Running in the park, I passed a slow bicycle-rickshaw and heard the driver say to the passengers:

"You see that kids' playground there? It was donated by Robin Williams … the slides and seesaws are made out of a special soft metal so that the kids won't crack their heads. It really works."

______

I was on an airplane yesterday and was reading the NYR of Books, where the personals are always amusing (Masculin-Feminin) and mostly unrealistic. I like this one because of the kicker in the last few words, in boldface, that display an admirable lack of self-reflection.

GRACE, SUBSTANCE, and just the right amount of sparkle and good looks. Intriguing, passionate, bicultural—harmonious blend of New York and India. Accomplished, published, professional. Sensual self-deprecating charm, keen artistic sensibility. Avid jogger, ardent cook, slender figure, good dancer (performed in India/United States), can be technical klutz (fixing things...). Known for infectious smile, impish mischievousness, easygoing nature, generosity. Intellectual and feminine—loves creating warm, nourishing home, gravitates to Arts/Science New York Times sections, Faulkner, Jhumpa Lahiri, Alvin Ailey, theater, yoga. Admits to guilty pleasures—chocolate, wine, my flatscreen TV for DVDs. Would love to return to Paris or Grand Canyon with special man. Seeking educated, attractive, considerate guy, 50s–60s. In shape, passionate, warm, financially sound, liberal, able to see beyond himself.

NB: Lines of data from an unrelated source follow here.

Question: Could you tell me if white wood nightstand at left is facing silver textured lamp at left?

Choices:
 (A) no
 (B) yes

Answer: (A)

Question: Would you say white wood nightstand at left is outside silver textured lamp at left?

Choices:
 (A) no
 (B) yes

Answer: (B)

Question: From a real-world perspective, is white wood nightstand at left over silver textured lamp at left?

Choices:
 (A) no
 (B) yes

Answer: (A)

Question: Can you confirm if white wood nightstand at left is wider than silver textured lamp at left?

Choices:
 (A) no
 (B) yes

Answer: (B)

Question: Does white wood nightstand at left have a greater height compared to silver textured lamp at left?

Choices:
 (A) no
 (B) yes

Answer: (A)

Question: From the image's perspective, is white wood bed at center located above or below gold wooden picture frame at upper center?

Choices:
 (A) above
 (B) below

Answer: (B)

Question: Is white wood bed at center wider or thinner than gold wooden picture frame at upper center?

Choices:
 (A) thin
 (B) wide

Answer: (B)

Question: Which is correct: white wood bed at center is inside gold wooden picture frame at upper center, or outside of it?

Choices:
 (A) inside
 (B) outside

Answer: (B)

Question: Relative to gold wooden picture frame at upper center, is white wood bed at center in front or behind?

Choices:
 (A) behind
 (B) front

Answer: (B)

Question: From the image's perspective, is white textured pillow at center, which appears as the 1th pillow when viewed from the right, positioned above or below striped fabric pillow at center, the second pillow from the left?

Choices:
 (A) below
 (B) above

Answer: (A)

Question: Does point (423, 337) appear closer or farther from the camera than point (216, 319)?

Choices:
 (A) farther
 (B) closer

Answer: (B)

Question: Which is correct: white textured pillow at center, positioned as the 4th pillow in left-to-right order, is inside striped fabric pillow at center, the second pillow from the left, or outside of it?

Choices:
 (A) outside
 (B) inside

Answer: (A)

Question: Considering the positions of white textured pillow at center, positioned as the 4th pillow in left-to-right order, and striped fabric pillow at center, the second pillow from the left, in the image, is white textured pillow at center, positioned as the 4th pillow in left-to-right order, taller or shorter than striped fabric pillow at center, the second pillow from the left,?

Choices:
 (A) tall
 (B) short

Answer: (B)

You can see the original (and, if you are not too self-involved, the contact information) at Personal Ad.

_________

And I watched an old movie, La Notte, set in Italy in the early 60s. It made me wonder -- how, after WW II, did the Italians manage to go so quickly from being part of the Axis enemy to the height of coolness? England didn’t become cool until the middle of the Swinging Sixties, Germany never got to be really cool, but by the mid Fifties Italy was exporting Vespas, Cappuccino, Espresso, Pizza and a general impression of knowing how live life with no-one regarding them as an old enemy.